The Dutch stroopwafel (English translation: syrup wafer or treacle waffle) is a waffle made from two thin layers of baked batter with caramel-like syrup filling in the middle. Stroopwafels were first made in the town of Gouda (province Zuid-Holland) in the Netherlands around 1784. Nowadays, the stroopwafels are made in various sizes. Large stroopwafels are often freshly-made and sold at outdoor street markets.

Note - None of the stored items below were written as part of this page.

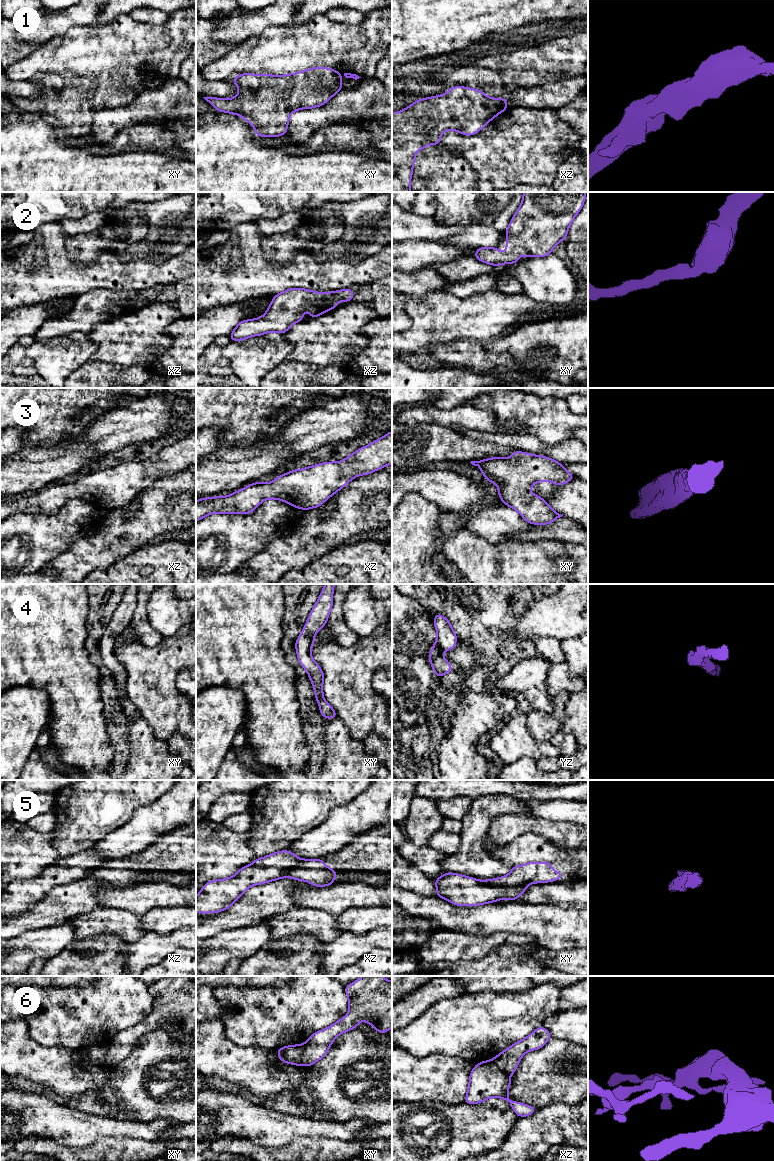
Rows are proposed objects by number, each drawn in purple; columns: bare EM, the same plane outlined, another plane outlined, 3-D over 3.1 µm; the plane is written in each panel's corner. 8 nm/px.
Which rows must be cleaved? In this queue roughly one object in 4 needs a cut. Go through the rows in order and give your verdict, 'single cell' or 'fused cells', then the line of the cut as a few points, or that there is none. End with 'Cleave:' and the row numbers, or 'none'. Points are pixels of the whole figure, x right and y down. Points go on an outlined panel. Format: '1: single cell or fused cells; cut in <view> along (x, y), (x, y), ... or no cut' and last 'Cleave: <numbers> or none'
1: single cell; no cut
2: single cell; no cut
3: single cell; no cut
4: single cell; no cut
5: fused cells; cut in xy along (481, 881), (487, 884), (526, 886)
6: fused cells; cut in xy along (304, 1044), (301, 1064)
Cleave: 5, 6

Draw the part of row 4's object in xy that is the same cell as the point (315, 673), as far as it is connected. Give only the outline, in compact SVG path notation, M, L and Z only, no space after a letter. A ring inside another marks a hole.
M325 584L317 602L313 606L304 629L295 642L296 653L299 664L308 672L315 699L319 704L320 714L323 718L337 718L336 711L324 699L323 681L324 672L311 656L311 648L315 644L314 636L324 626L326 626L329 613L333 607L333 591L335 584Z

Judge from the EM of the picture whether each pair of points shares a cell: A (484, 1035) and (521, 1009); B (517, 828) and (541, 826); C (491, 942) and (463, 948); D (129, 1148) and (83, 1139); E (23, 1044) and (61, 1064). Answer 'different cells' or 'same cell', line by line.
A: same cell
B: same cell
C: same cell
D: different cells
E: same cell

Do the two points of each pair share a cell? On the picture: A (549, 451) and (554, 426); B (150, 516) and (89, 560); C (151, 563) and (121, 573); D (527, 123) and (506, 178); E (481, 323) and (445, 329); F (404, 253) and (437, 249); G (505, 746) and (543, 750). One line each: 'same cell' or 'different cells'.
A: different cells
B: same cell
C: same cell
D: same cell
E: same cell
F: same cell
G: same cell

The batter for the waffles is mode from flour, butter, brown sugar, yeast, milk and eggs. Batter is placed on a hot waffle iron to make the outside waffle for the stroopwafels. After the waffle has been baked and when still warm, it is cut into halves. The warm caramel syrup (made from syrup, brown sugar, butter and cinnamon) is spread between the waffles halves, keeping them together.
The stroopwafel originates in the town of Gouda in the Netherlands. They were first made during the late 18th century or early 19th century by a baker using leftovers from his bakery; breadcrumbs sweetened with syrup.
Baker Gerard Kamphuisen is credited for inventing the stroopwafel, somewhere between 1810, the year his bakery opened, and 1840, the year of the oldest found stroopwafel recipe.
Until 1870, Gouda was the only city in the Netherlands where stroopwafels were made. After 1870, they became more popular with the masses and were also made at parties and outside street markets throughout the Netherlands. In the 20th century, factories started to produce stroopwafels. There are currently 4 factories in Gouda making stroopwafels.
The best way to eat a stroopwafel: place your stroopwafel on the rim of your coffee mug or tea cup and let it sit there for 20 seconds. The heat from the coffee or tea will soften the caramel and make it extra delicious.